TASK TO CARRY OUT => Collect all lines below with the string "interface".

Segment Open

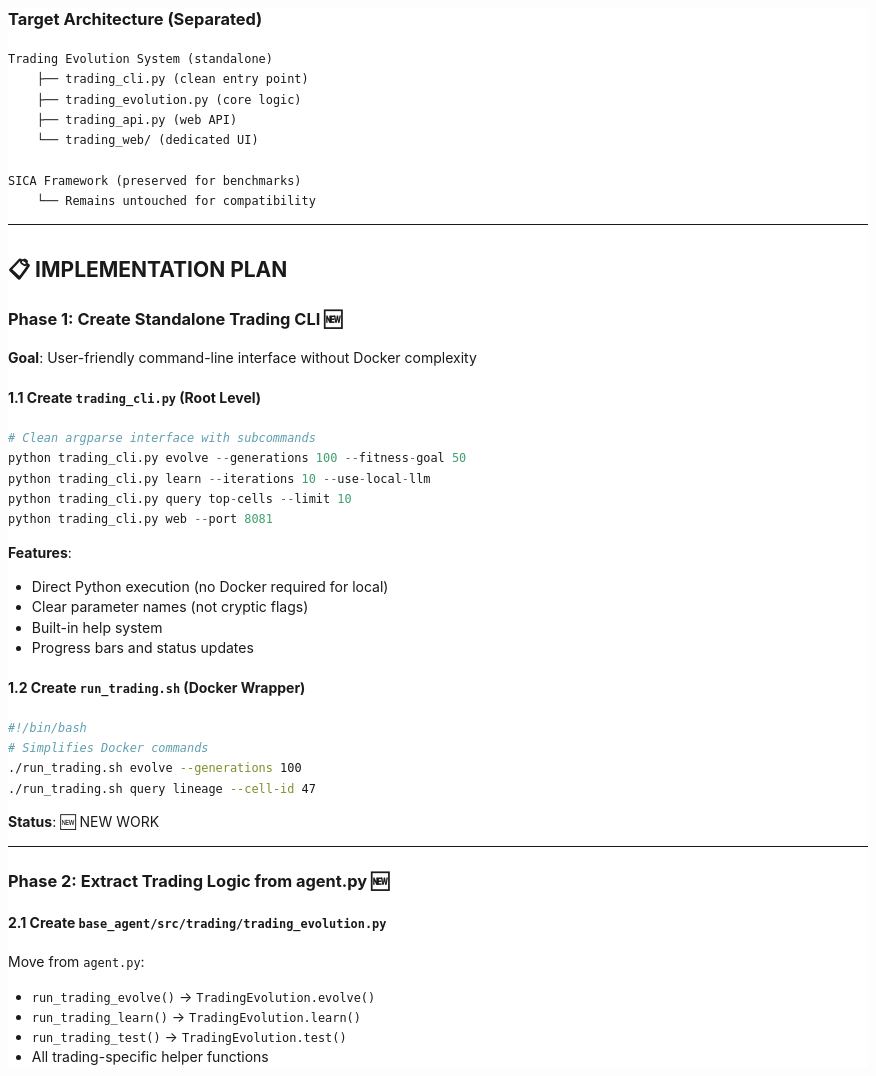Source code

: ### Target Architecture (Separated)
```
Trading Evolution System (standalone)
    ├── trading_cli.py (clean entry point)
    ├── trading_evolution.py (core logic)
    ├── trading_api.py (web API)
    └── trading_web/ (dedicated UI)

SICA Framework (preserved for benchmarks)
    └── Remains untouched for compatibility
```

---

## 📋 IMPLEMENTATION PLAN

### Phase 1: Create Standalone Trading CLI 🆕
**Goal**: User-friendly command-line interface without Docker complexity

#### 1.1 Create `trading_cli.py` (Root Level)
```python
# Clean argparse interface with subcommands
python trading_cli.py evolve --generations 100 --fitness-goal 50
python trading_cli.py learn --iterations 10 --use-local-llm
python trading_cli.py query top-cells --limit 10
python trading_cli.py web --port 8081
```

**Features**:
- Direct Python execution (no Docker required for local)
- Clear parameter names (not cryptic flags)
- Built-in help system
- Progress bars and status updates

#### 1.2 Create `run_trading.sh` (Docker Wrapper)
```bash
#!/bin/bash
# Simplifies Docker commands
./run_trading.sh evolve --generations 100
./run_trading.sh query lineage --cell-id 47
```

**Status**: 🆕 NEW WORK

---

### Phase 2: Extract Trading Logic from agent.py 🆕

#### 2.1 Create `base_agent/src/trading/trading_evolution.py`
Move from `agent.py`:
- `run_trading_evolve()` → `TradingEvolution.evolve()`
- `run_trading_learn()` → `TradingEvolution.learn()`
- `run_trading_test()` → `TradingEvolution.test()`
- All trading-specific helper functions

Segment Closed

EXERCISE RESPONSE =>
**Goal**: User-friendly command-line interface without Docker complexity
# Clean argparse interface with subcommands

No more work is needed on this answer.